Telcos on Friday, July 2, began informing customers of new rates for services including phone calls following the introduction of new taxes on airtime and data.
President Uhuru Kenyatta had on April 30 assented to the Bill introducing the new taxes, enabling the Kenya Revenue Authority (KRA) to start collecting the duties from Thursday, July 1.
From Sh2 per min, Airtel informed customers that calls would henceforth be charged at Sh2.78 per min. Rates for SMS and data were, however, kept the same.
“Due to an increase in excise duty from 15% to 20%, your call rate is now Sh2.78 per minute,” a message from the company to its customers read in part.
The increase in excise duty is projected to generate at least Ksh8 billion annually for the taxman from telcos including Safaricom, Airtel and Telkom.
The tax hike on airtime was one of a number of new tax proposals that the President accepted despite them not being included in the state-backed Finance Bill 2021, tabled in Parliament on April 30.

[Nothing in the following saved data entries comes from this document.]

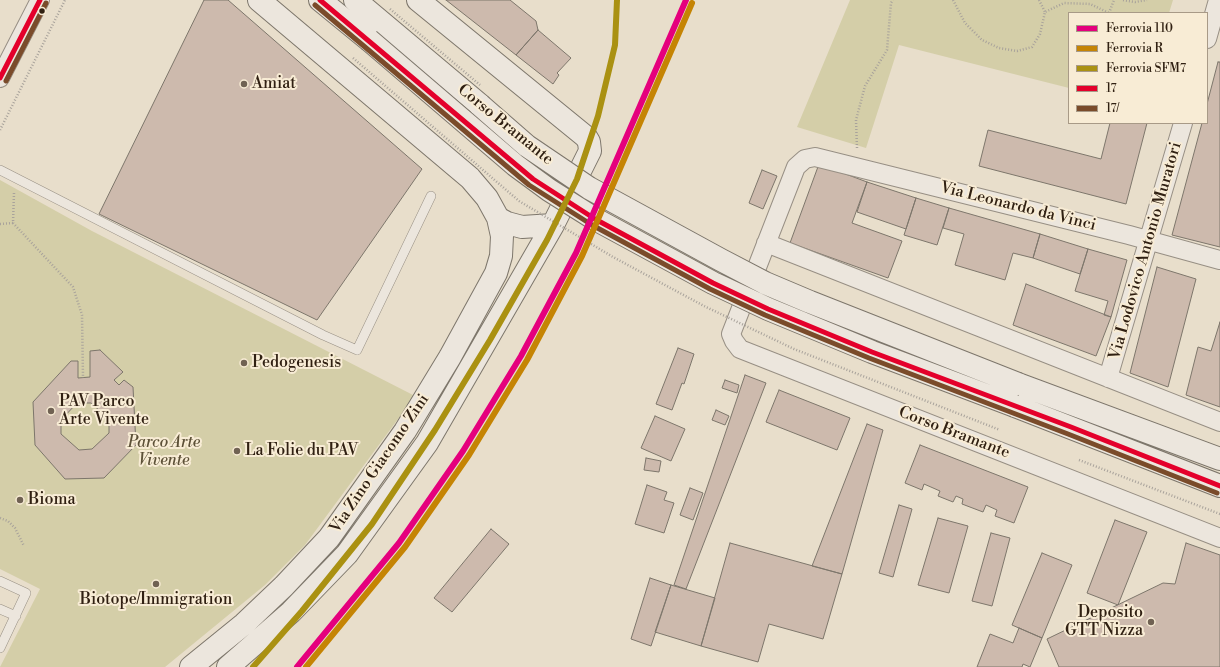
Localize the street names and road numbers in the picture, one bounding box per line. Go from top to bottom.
street label: Corso Bramante [453,81,557,169]
street label: Via Lodovico Antonio Muratori [1106,140,1186,362]
street label: Via Leonardo da Vinci [938,178,1098,236]
street label: Via Zino Giacomo Zini [326,391,434,537]
street label: Corso Bramante [896,403,1012,463]

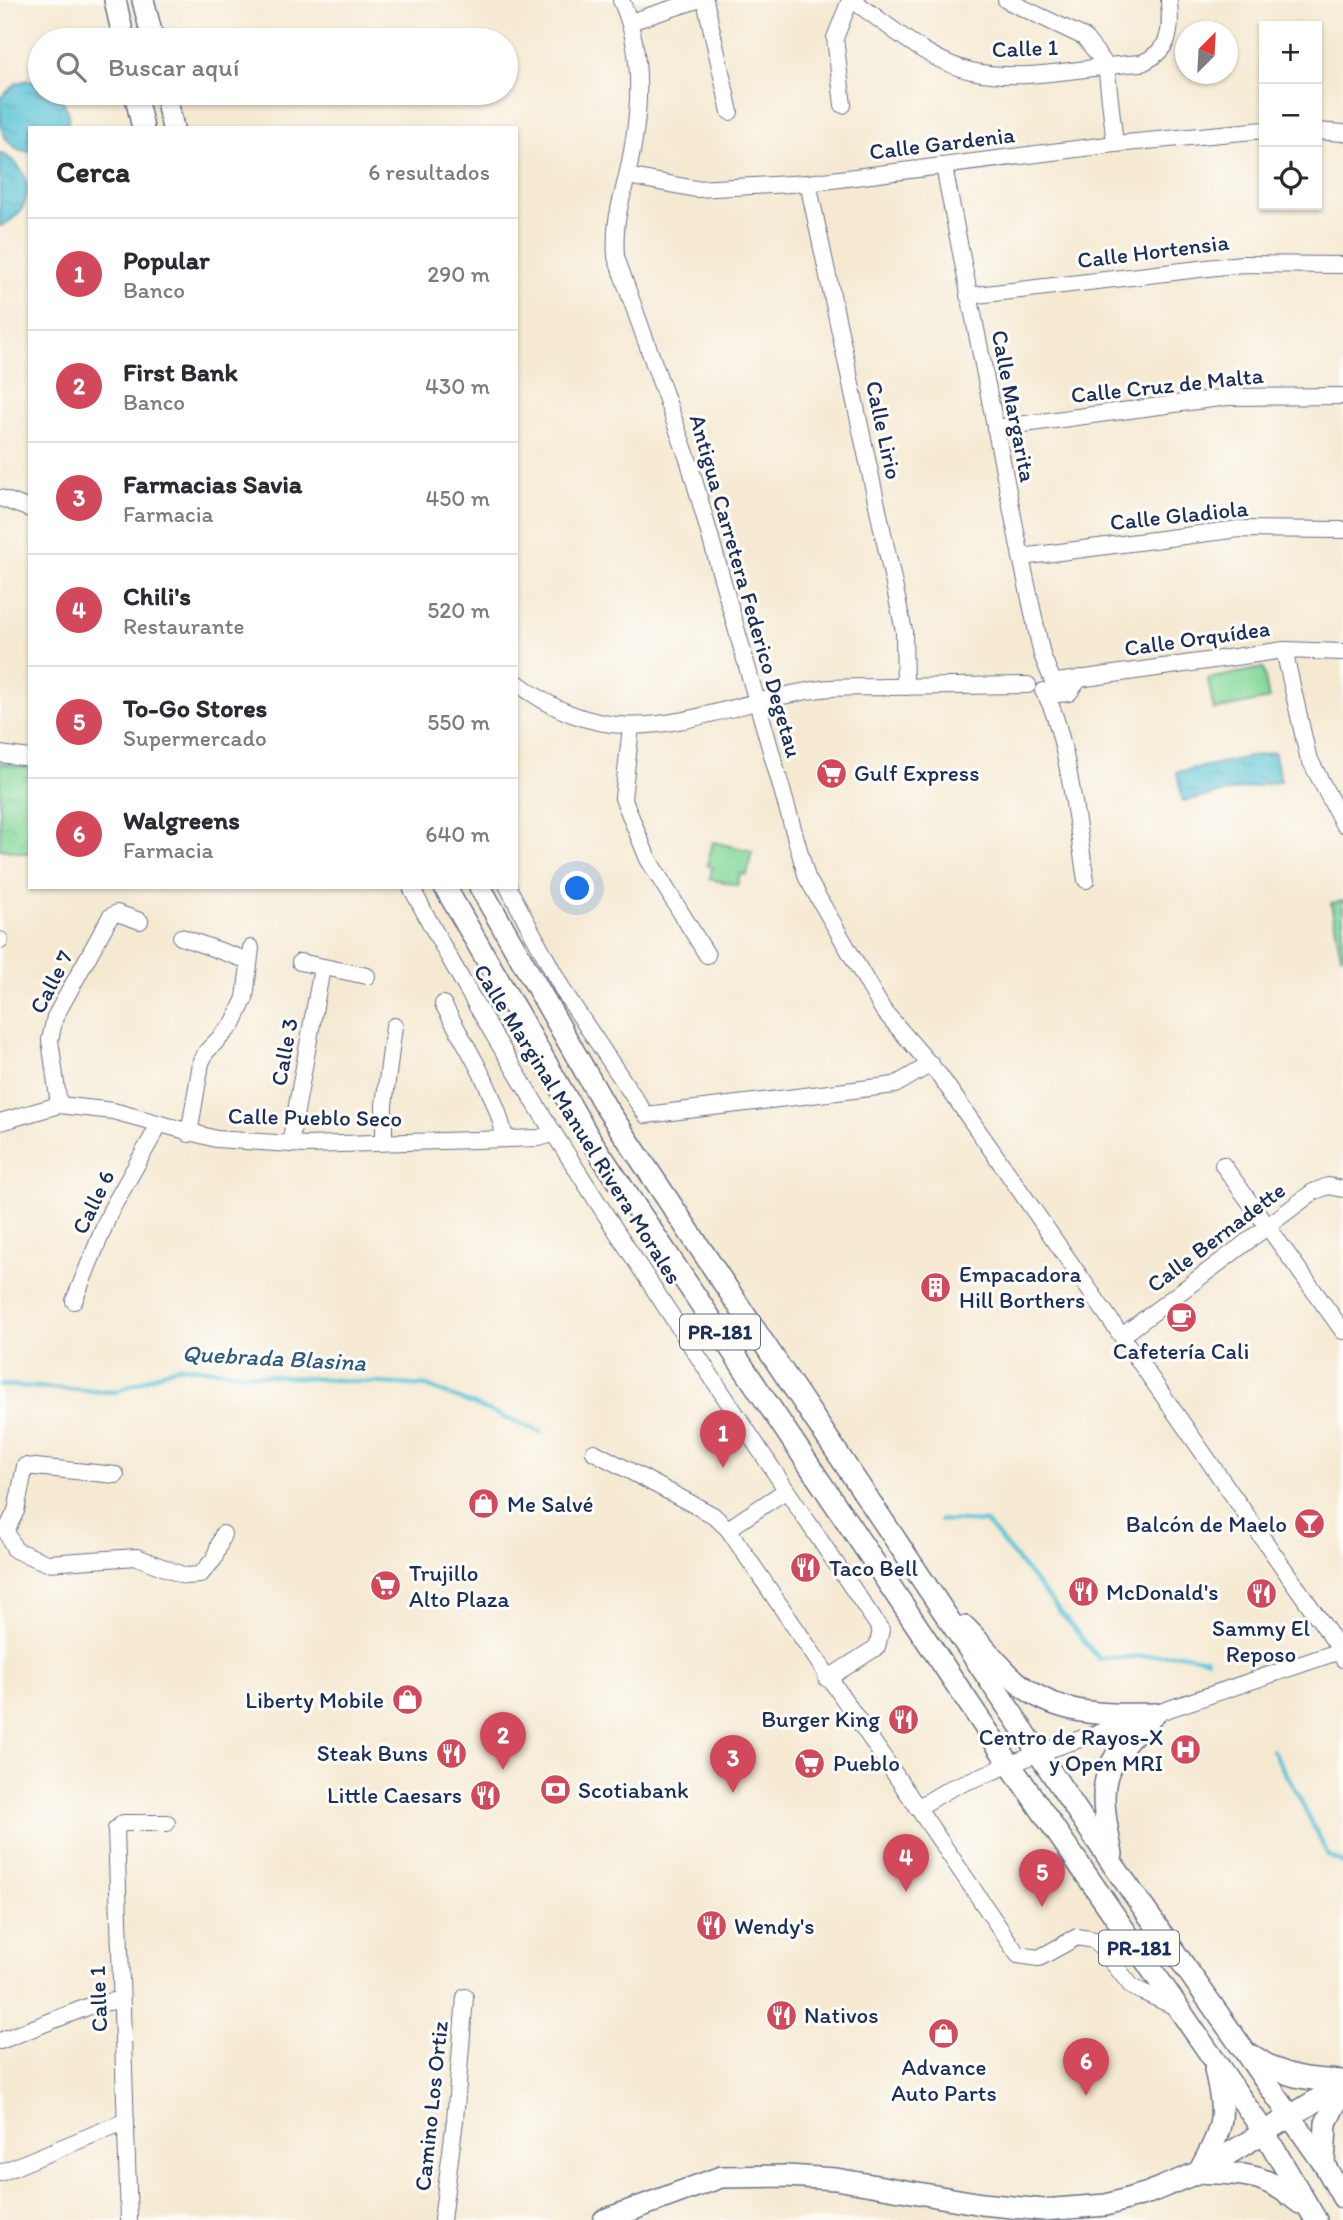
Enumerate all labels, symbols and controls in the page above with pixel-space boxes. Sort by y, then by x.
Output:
north arrow [1175,21,1238,84]
map controls [1259,21,1322,210]
button: + [1259,21,1322,84]
search box [28,28,518,105]
street label: Calle 1 [991,33,1059,63]
icon: search [52,48,90,86]
text: Buscar aquí [108,51,239,83]
button: − [1259,84,1322,147]
street label: Calle Gardenia [868,120,1016,166]
button: locate [1259,147,1322,210]
text: Cerca [56,153,130,190]
text: 6 resultados [368,158,490,186]
street label: Calle Hortensia [1076,228,1231,274]
text: Popular [123,244,210,276]
text: 1 [74,260,84,288]
text: 290 m [427,260,490,288]
text: Banco [123,276,185,304]
street label: Calle Margarita [986,328,1042,485]
text: First Bank [123,356,238,388]
street label: Calle Cruz de Malta [1069,361,1265,409]
text: 2 [73,372,85,400]
text: 430 m [425,372,490,400]
street label: Calle Lirio [860,378,908,482]
text: Banco [123,388,185,416]
street label: Antigua Carretera Federico Degetau [684,411,809,761]
text: Farmacias Savia [123,468,302,500]
text: 3 [73,484,85,512]
text: 450 m [425,484,490,512]
street label: Calle Gladiola [1108,494,1250,536]
text: Farmacia [123,500,214,528]
text: Chili's [123,580,191,612]
text: 4 [72,596,86,624]
text: 520 m [427,596,490,624]
text: Restaurante [123,612,244,640]
street label: Calle Orquídea [1122,614,1272,662]
text: To-Go Stores [123,692,267,724]
text: 5 [73,708,85,736]
text: 550 m [427,708,490,736]
text: Supermercado [123,724,267,752]
supermarket icon: Gulf Express [814,756,848,790]
place label: Gulf Express [854,759,979,787]
text: Walgreens [123,804,240,836]
text: 6 [73,820,85,848]
text: 640 m [425,820,490,848]
text: Farmacia [123,836,214,864]
your location [560,871,594,905]
street label: Calle 7 [23,946,79,1018]
street label: Calle Marginal Manuel Rivera Morales [468,959,688,1289]
street label: Calle 3 [264,1016,304,1088]
street label: Calle Pueblo Seco [228,1101,402,1133]
street label: Calle 6 [65,1165,121,1239]
street label: Calle Bernadette [1141,1176,1291,1298]
place label: Empacadora Hill Borthers [959,1260,1085,1314]
building icon: Empacadora Hill Borthers [919,1270,953,1304]
cafe icon: Cafetería Cali [1164,1300,1198,1334]
road number: PR-181 [680,1314,760,1350]
place label: Cafetería Cali [1113,1337,1249,1365]
water label: Quebrada Blasina [181,1338,367,1377]
pin: 1 [700,1410,746,1468]
shop icon: Me Salvé [467,1487,501,1521]
place label: Me Salvé [507,1490,594,1518]
bar icon: Balcón de Maelo [1293,1507,1327,1541]
place label: Balcón de Maelo [1126,1510,1287,1538]
restaurant icon: Taco Bell [789,1551,823,1585]
place label: Taco Bell [829,1554,918,1582]
place label: Trujillo Alto Plaza [409,1559,509,1613]
supermarket icon: Trujillo Alto Plaza [369,1569,403,1603]
restaurant icon: McDonald's [1066,1575,1100,1609]
restaurant icon: Sammy El Reposo [1244,1577,1278,1611]
place label: McDonald's [1106,1578,1219,1606]
place label: Sammy El Reposo [1212,1614,1311,1668]
shop icon: Liberty Mobile [390,1683,424,1717]
place label: Liberty Mobile [245,1686,384,1714]
restaurant icon: Burger King [886,1702,920,1736]
place label: Burger King [761,1705,880,1733]
pin: 2 [480,1712,526,1770]
place label: Centro de Rayos-X y Open MRI [979,1723,1163,1777]
hospital icon: Centro de Rayos-X y Open MRI [1169,1733,1203,1767]
pin: 3 [710,1735,756,1793]
restaurant icon: Steak Buns [434,1736,468,1770]
place label: Steak Buns [317,1739,428,1767]
supermarket icon: Pueblo [793,1746,827,1780]
place label: Pueblo [833,1749,900,1777]
bank icon: Scotiabank [538,1773,572,1807]
place label: Scotiabank [578,1776,689,1804]
restaurant icon: Little Caesars [468,1778,502,1812]
place label: Little Caesars [327,1781,462,1809]
pin: 4 [883,1834,929,1892]
pin: 5 [1019,1849,1065,1907]
restaurant icon: Wendy's [694,1909,728,1943]
place label: Wendy's [734,1912,815,1940]
road number: PR-181 [1099,1930,1179,1966]
street label: Calle 1 [83,1965,113,2033]
restaurant icon: Nativos [764,1998,798,2032]
place label: Nativos [804,2001,879,2029]
shop icon: Advance Auto Parts [927,2016,961,2050]
street label: Camino Los Ortiz [408,2019,454,2193]
pin: 6 [1063,2038,1109,2096]
place label: Advance Auto Parts [891,2053,997,2107]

Others included taxes on betting, with Treasury set to take a hit as punters heave a sigh of relief – after Parliament slashed the 20 percent tax on winnings from gambling to 7.5 percent and lowered the Treasury’s bid to reintroduce 20% excise duty on betting stakes to 7.5 percent.
MPs reiterated concerns that the aggressive taxation regime on the gambling sector in recent years was driving away investors.

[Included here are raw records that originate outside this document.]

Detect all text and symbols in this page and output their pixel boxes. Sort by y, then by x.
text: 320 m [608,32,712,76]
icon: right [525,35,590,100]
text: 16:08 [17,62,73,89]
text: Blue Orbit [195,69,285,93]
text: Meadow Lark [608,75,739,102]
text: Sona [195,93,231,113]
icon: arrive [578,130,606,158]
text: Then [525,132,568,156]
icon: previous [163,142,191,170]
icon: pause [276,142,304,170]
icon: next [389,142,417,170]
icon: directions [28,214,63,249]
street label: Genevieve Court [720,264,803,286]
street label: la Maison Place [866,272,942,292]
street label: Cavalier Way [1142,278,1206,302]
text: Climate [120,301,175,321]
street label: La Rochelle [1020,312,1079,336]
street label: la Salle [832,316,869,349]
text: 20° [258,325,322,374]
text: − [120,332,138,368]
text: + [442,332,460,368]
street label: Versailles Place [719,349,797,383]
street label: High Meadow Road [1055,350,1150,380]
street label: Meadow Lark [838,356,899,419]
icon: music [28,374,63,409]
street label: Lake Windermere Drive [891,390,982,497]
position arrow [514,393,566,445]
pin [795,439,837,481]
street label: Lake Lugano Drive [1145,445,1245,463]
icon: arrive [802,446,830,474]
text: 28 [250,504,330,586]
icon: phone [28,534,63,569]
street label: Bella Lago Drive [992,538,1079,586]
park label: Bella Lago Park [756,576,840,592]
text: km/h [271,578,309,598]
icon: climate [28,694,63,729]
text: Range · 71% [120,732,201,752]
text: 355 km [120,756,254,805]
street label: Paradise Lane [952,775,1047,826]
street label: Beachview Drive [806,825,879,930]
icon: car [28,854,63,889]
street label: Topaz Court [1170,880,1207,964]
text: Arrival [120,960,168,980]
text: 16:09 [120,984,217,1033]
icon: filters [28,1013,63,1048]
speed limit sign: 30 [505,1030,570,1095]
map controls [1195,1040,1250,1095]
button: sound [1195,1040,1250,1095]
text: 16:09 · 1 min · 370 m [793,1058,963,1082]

The Treasury had looked to reintroduce the 20 percent tax on betting stakes through the Finance Bill 2021. The 20 percent tax on stakes was introduced in 2019 but MPs removed it in 2020, through amendments to the Finance Act, 2020 against the backdrop of intense lobbying by betting firms.
The MPs rejected a bid by the Treasury to introduce a new formula to calculate taxes on bread, that would likely have seen the cost of the basic commodity rise as bakers would be unable to seek refunds for raw materials such as electricity. They observed that further increase in the cost of bread would exacerbate tough economic conditions worsened by the Covid-19 pandemic.